About this task: Reproduce every line of the entries below with no changes.

*** Opening of Recorded data ***

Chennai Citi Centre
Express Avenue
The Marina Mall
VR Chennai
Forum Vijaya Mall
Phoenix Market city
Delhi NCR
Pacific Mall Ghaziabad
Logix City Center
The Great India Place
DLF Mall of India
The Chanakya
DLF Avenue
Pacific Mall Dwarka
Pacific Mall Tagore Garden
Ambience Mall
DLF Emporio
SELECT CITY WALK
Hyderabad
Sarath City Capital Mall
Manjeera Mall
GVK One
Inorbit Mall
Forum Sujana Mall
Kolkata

*** Close of Recorded data ***

Answer to this problem:
Chennai Citi Centre
Express Avenue
The Marina Mall
VR Chennai
Forum Vijaya Mall
Phoenix Market city
Delhi NCR
Pacific Mall Ghaziabad
Logix City Center
The Great India Place
DLF Mall of India
The Chanakya
DLF Avenue
Pacific Mall Dwarka
Pacific Mall Tagore Garden
Ambience Mall
DLF Emporio
SELECT CITY WALK
Hyderabad
Sarath City Capital Mall
Manjeera Mall
GVK One
Inorbit Mall
Forum Sujana Mall
Kolkata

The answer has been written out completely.